[Required work]
From the line with "X4043Y2198D03*" through the line with "X3743Y198D03*", inclusive, return each line of the data below exactly and leave the rest out.

[Given data]

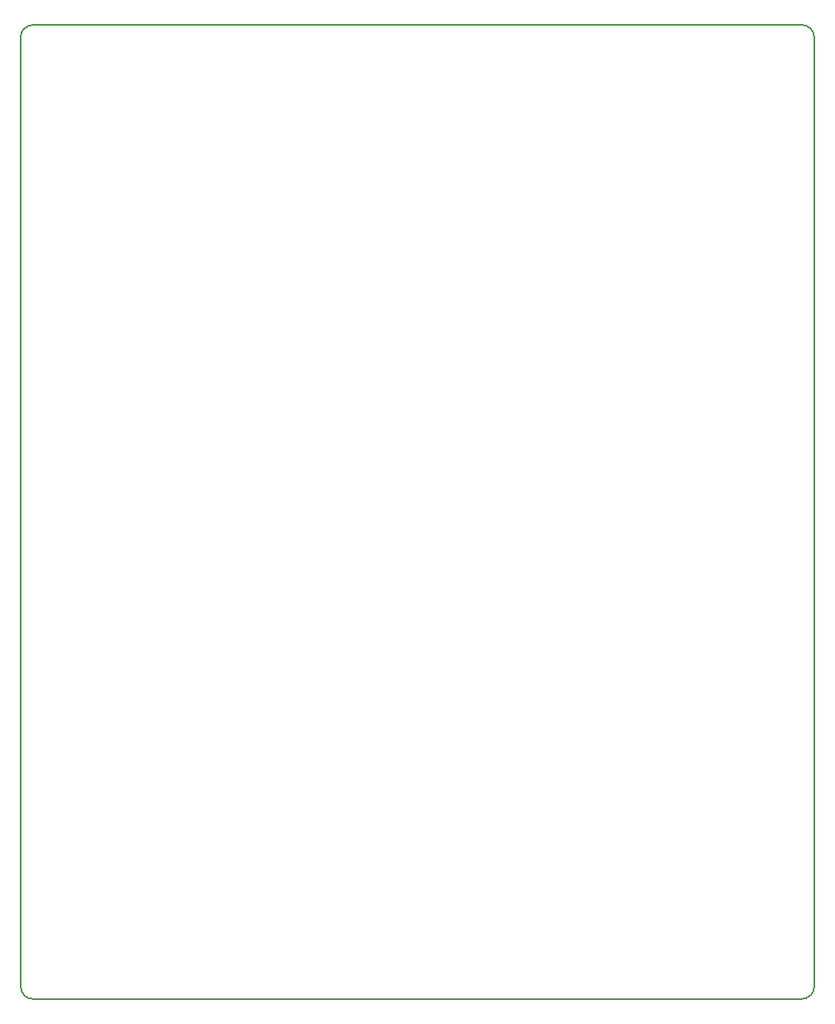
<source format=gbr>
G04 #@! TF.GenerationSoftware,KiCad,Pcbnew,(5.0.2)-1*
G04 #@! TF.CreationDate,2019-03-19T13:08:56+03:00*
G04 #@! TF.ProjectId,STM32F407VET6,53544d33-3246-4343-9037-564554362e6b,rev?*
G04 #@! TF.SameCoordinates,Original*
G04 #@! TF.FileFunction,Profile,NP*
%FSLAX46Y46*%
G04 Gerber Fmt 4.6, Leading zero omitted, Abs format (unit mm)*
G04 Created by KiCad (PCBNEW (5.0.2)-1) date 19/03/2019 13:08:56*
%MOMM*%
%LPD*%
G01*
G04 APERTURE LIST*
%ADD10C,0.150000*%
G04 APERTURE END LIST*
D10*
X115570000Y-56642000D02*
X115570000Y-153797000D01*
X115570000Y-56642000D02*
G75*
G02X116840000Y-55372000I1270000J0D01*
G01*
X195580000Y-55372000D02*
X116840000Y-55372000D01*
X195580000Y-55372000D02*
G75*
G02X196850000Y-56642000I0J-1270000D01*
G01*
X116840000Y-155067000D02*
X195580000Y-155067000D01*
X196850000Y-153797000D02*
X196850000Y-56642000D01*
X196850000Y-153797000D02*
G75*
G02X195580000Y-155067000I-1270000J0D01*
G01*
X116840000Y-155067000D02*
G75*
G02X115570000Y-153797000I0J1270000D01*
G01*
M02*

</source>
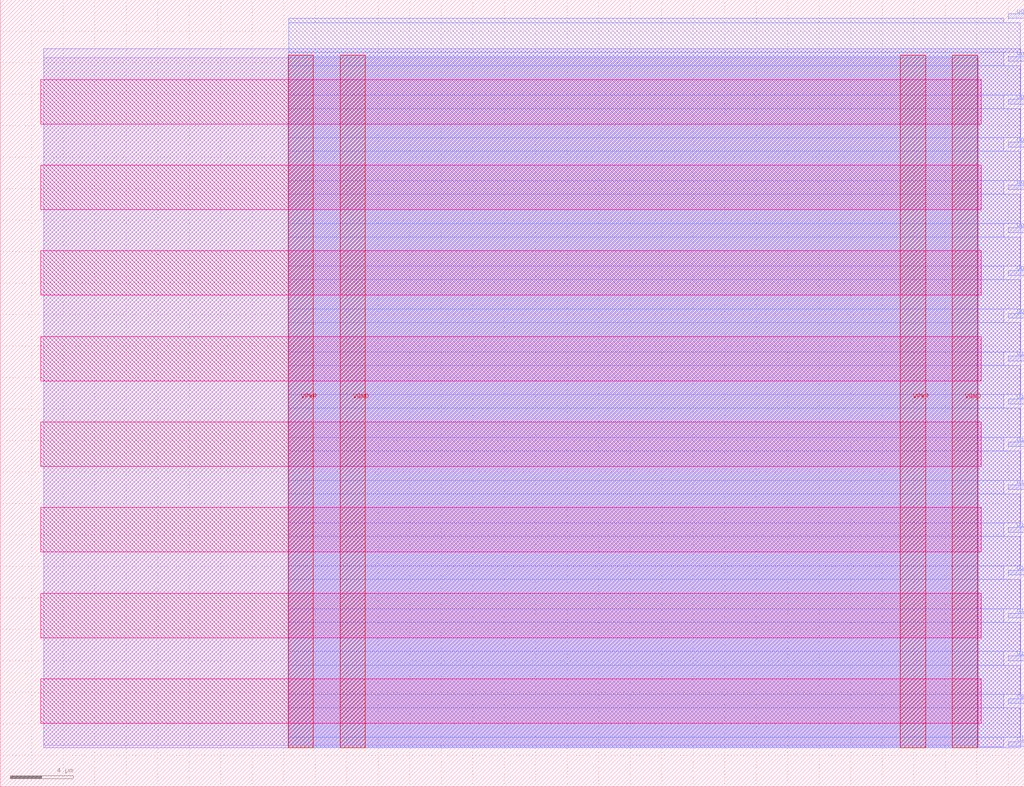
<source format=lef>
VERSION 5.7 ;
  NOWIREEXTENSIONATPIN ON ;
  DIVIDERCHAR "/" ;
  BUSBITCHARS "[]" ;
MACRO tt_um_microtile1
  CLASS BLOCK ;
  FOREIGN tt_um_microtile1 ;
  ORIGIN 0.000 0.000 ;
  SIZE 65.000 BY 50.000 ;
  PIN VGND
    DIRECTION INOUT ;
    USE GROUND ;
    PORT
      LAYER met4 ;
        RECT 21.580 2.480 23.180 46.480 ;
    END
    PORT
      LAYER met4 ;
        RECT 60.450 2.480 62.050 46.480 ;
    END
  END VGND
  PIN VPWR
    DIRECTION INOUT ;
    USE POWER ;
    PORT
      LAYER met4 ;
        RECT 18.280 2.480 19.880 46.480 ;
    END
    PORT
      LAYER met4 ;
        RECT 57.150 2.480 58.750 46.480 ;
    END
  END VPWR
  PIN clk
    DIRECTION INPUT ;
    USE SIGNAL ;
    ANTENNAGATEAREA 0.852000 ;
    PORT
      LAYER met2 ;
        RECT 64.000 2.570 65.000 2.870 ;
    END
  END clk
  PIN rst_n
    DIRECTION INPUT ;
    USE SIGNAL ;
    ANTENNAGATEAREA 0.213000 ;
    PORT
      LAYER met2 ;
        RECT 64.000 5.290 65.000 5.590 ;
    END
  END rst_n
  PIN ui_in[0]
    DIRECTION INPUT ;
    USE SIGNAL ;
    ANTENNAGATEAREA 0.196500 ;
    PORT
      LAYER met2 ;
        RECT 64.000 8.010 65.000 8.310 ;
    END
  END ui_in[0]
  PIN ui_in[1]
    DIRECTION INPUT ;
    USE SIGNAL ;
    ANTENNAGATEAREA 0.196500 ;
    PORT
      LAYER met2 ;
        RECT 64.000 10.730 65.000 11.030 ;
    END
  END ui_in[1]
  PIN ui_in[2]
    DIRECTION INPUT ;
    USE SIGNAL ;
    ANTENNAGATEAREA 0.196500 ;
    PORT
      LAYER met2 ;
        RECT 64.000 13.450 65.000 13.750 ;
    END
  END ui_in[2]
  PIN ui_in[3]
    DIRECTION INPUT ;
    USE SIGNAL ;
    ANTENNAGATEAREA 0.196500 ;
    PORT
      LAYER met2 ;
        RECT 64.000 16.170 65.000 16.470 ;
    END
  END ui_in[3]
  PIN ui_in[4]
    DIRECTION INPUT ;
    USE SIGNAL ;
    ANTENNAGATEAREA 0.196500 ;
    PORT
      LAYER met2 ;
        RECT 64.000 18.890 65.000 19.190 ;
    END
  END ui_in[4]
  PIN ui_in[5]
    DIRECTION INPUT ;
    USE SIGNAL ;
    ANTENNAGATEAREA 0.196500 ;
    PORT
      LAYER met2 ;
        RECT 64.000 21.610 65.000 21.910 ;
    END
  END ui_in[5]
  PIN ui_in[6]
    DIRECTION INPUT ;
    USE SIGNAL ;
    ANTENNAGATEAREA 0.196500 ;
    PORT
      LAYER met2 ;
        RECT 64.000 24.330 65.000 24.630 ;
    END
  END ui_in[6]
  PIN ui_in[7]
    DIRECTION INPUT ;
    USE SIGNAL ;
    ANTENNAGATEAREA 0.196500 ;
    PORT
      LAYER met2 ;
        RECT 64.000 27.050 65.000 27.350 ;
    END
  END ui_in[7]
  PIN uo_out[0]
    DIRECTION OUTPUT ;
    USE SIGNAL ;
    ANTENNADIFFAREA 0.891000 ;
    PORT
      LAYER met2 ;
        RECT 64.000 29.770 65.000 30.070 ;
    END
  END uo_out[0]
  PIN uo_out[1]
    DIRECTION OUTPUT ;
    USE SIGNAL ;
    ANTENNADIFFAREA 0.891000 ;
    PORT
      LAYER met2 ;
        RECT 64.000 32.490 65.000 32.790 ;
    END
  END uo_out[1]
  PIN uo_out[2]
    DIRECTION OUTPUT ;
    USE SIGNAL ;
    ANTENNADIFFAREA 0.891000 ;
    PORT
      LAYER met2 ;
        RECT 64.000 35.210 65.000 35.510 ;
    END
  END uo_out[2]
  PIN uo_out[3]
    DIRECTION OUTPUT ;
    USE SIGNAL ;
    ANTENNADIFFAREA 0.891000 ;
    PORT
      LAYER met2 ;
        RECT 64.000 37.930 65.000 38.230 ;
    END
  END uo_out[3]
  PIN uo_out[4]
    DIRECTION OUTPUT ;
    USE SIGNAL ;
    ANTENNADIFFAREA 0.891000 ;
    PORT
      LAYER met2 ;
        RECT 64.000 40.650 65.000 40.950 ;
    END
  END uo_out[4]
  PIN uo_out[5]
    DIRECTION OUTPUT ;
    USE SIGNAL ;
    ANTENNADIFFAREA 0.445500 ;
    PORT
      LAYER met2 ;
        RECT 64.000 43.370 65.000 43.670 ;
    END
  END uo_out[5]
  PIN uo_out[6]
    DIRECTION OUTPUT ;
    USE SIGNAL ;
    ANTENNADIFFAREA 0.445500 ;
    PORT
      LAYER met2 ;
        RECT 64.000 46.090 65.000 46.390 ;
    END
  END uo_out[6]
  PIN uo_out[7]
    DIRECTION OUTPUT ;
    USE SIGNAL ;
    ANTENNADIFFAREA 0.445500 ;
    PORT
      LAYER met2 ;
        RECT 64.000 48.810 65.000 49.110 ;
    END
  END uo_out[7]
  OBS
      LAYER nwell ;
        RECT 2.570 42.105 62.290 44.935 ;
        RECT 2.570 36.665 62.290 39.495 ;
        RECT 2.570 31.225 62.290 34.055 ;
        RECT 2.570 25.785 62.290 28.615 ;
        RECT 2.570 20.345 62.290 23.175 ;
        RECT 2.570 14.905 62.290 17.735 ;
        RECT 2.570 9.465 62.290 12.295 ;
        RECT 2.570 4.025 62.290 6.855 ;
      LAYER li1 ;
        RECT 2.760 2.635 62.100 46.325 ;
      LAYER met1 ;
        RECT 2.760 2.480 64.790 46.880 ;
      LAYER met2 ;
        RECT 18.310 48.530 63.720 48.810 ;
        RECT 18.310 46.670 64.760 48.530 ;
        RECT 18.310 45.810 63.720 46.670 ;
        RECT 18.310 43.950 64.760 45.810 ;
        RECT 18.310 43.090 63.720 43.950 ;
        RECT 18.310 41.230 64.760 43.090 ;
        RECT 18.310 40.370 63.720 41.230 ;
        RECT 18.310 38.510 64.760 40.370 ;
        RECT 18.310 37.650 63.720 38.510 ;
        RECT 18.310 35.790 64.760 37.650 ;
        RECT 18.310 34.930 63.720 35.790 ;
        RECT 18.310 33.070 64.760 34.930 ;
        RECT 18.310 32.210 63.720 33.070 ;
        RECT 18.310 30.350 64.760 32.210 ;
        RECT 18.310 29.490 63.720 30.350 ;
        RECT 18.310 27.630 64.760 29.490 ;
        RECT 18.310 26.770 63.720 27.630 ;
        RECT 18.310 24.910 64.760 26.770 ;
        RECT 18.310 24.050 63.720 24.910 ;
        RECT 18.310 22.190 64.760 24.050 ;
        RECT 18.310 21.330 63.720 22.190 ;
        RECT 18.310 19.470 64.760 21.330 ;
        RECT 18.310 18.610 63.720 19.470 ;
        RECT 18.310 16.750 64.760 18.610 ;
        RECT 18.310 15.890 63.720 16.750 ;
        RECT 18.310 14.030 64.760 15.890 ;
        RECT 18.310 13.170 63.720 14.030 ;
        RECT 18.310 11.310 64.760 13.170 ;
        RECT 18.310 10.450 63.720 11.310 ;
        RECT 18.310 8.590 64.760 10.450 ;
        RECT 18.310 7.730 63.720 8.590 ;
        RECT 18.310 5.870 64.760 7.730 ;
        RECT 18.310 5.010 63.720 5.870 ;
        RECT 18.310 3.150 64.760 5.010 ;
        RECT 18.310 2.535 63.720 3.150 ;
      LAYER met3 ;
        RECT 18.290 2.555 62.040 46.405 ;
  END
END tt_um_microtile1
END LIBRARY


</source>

==

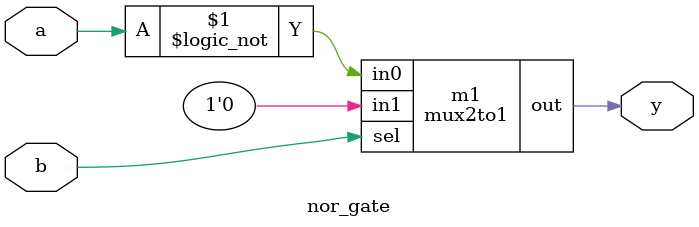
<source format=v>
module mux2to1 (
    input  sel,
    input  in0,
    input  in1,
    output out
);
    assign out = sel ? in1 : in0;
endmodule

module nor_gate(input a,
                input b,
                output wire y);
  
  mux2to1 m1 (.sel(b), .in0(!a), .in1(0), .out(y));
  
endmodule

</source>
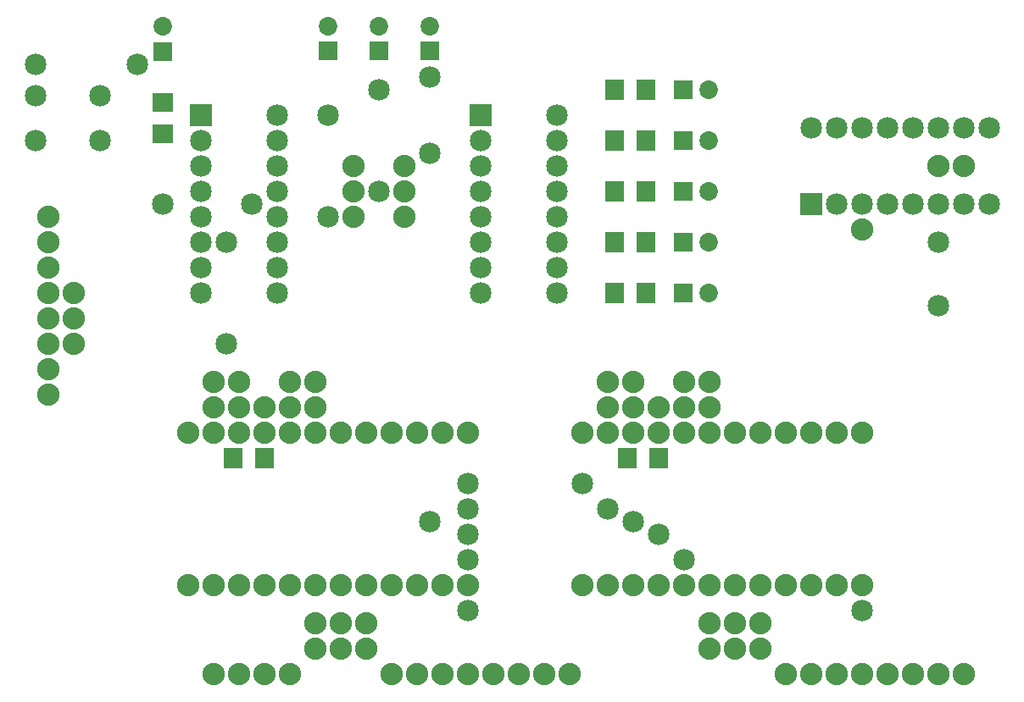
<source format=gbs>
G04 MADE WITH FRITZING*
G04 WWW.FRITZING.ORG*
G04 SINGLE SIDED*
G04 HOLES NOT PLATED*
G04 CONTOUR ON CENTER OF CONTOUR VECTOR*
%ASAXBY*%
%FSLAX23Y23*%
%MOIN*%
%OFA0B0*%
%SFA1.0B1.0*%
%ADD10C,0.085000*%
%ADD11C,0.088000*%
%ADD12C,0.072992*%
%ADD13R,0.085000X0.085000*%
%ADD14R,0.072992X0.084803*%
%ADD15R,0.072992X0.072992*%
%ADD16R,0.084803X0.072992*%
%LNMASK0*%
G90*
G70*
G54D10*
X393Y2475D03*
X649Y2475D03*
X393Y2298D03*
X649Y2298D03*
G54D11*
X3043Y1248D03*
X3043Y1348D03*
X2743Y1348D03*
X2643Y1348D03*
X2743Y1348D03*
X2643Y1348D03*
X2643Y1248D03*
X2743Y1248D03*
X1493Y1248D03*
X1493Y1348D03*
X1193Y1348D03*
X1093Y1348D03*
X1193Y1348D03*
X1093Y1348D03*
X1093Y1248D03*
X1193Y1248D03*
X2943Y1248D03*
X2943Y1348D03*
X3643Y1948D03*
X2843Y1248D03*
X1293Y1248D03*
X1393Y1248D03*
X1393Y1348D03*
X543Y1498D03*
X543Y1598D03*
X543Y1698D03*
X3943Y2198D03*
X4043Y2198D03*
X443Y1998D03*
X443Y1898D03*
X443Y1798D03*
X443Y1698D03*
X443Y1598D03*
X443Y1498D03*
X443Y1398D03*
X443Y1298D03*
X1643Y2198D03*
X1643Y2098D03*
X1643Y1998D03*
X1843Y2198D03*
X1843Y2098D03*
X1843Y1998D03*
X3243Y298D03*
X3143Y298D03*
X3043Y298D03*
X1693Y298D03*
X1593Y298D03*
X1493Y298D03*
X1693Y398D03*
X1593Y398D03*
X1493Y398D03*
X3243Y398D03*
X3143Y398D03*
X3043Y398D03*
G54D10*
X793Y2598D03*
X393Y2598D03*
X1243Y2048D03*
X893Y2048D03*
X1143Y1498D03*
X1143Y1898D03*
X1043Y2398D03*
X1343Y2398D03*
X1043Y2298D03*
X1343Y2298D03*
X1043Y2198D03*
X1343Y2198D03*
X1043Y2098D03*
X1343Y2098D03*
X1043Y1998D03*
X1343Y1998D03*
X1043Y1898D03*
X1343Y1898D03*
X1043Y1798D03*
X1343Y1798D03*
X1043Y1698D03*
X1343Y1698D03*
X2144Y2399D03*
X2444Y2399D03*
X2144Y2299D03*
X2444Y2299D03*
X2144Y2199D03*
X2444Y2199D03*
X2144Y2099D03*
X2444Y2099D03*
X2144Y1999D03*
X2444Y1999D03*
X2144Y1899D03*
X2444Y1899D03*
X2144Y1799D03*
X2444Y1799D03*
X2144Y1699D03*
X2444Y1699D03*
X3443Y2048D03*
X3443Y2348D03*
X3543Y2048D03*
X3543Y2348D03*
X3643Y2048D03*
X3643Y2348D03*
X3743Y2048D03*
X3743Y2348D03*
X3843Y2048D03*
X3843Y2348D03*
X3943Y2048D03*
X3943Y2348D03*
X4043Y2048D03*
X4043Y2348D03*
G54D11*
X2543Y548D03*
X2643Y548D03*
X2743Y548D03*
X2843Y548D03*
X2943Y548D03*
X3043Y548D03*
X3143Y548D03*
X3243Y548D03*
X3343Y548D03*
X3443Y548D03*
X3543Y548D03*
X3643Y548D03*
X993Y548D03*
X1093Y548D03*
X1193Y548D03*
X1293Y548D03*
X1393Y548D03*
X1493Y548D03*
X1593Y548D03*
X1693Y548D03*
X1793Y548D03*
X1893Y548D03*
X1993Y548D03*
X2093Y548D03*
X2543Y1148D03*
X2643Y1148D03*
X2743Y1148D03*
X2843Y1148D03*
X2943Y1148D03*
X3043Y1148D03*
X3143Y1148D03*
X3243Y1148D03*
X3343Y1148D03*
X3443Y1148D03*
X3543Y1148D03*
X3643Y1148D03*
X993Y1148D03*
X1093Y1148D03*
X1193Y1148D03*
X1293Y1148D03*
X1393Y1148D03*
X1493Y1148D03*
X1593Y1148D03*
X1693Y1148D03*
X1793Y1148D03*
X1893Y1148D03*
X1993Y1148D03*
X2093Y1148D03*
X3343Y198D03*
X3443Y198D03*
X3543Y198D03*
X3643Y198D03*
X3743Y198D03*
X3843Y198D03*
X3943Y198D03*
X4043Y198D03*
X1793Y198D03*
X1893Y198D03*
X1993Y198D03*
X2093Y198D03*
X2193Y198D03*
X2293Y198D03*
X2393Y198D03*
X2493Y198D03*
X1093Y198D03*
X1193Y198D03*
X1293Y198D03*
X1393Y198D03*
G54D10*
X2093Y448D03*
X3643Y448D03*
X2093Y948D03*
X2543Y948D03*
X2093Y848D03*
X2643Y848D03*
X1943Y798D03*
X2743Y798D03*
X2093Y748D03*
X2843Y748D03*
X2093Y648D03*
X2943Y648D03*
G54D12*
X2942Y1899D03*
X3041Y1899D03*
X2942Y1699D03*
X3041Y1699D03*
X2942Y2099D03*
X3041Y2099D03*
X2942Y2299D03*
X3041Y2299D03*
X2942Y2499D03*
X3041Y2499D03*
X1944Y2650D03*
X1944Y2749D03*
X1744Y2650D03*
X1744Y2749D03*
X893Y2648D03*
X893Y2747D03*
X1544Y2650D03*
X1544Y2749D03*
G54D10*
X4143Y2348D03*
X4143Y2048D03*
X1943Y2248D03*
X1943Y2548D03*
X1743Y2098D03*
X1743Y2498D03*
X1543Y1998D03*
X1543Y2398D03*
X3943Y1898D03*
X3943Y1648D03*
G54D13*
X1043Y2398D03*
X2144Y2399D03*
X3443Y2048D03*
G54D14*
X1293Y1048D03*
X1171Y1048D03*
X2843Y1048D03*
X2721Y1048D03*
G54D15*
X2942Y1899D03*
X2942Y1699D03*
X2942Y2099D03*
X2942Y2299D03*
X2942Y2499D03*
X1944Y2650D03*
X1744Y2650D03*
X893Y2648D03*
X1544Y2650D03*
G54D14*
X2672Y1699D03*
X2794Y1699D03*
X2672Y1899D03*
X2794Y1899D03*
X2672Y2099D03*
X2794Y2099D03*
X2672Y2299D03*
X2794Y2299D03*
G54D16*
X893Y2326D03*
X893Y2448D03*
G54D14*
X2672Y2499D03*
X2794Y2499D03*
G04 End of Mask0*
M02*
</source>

[Task output]
X4043Y2198D03*
X443Y1998D03*
X443Y1898D03*
X443Y1798D03*
X443Y1698D03*
X443Y1598D03*
X443Y1498D03*
X443Y1398D03*
X443Y1298D03*
X1643Y2198D03*
X1643Y2098D03*
X1643Y1998D03*
X1843Y2198D03*
X1843Y2098D03*
X1843Y1998D03*
X3243Y298D03*
X3143Y298D03*
X3043Y298D03*
X1693Y298D03*
X1593Y298D03*
X1493Y298D03*
X1693Y398D03*
X1593Y398D03*
X1493Y398D03*
X3243Y398D03*
X3143Y398D03*
X3043Y398D03*
G54D10*
X793Y2598D03*
X393Y2598D03*
X1243Y2048D03*
X893Y2048D03*
X1143Y1498D03*
X1143Y1898D03*
X1043Y2398D03*
X1343Y2398D03*
X1043Y2298D03*
X1343Y2298D03*
X1043Y2198D03*
X1343Y2198D03*
X1043Y2098D03*
X1343Y2098D03*
X1043Y1998D03*
X1343Y1998D03*
X1043Y1898D03*
X1343Y1898D03*
X1043Y1798D03*
X1343Y1798D03*
X1043Y1698D03*
X1343Y1698D03*
X2144Y2399D03*
X2444Y2399D03*
X2144Y2299D03*
X2444Y2299D03*
X2144Y2199D03*
X2444Y2199D03*
X2144Y2099D03*
X2444Y2099D03*
X2144Y1999D03*
X2444Y1999D03*
X2144Y1899D03*
X2444Y1899D03*
X2144Y1799D03*
X2444Y1799D03*
X2144Y1699D03*
X2444Y1699D03*
X3443Y2048D03*
X3443Y2348D03*
X3543Y2048D03*
X3543Y2348D03*
X3643Y2048D03*
X3643Y2348D03*
X3743Y2048D03*
X3743Y2348D03*
X3843Y2048D03*
X3843Y2348D03*
X3943Y2048D03*
X3943Y2348D03*
X4043Y2048D03*
X4043Y2348D03*
G54D11*
X2543Y548D03*
X2643Y548D03*
X2743Y548D03*
X2843Y548D03*
X2943Y548D03*
X3043Y548D03*
X3143Y548D03*
X3243Y548D03*
X3343Y548D03*
X3443Y548D03*
X3543Y548D03*
X3643Y548D03*
X993Y548D03*
X1093Y548D03*
X1193Y548D03*
X1293Y548D03*
X1393Y548D03*
X1493Y548D03*
X1593Y548D03*
X1693Y548D03*
X1793Y548D03*
X1893Y548D03*
X1993Y548D03*
X2093Y548D03*
X2543Y1148D03*
X2643Y1148D03*
X2743Y1148D03*
X2843Y1148D03*
X2943Y1148D03*
X3043Y1148D03*
X3143Y1148D03*
X3243Y1148D03*
X3343Y1148D03*
X3443Y1148D03*
X3543Y1148D03*
X3643Y1148D03*
X993Y1148D03*
X1093Y1148D03*
X1193Y1148D03*
X1293Y1148D03*
X1393Y1148D03*
X1493Y1148D03*
X1593Y1148D03*
X1693Y1148D03*
X1793Y1148D03*
X1893Y1148D03*
X1993Y1148D03*
X2093Y1148D03*
X3343Y198D03*
X3443Y198D03*
X3543Y198D03*
X3643Y198D03*
X3743Y198D03*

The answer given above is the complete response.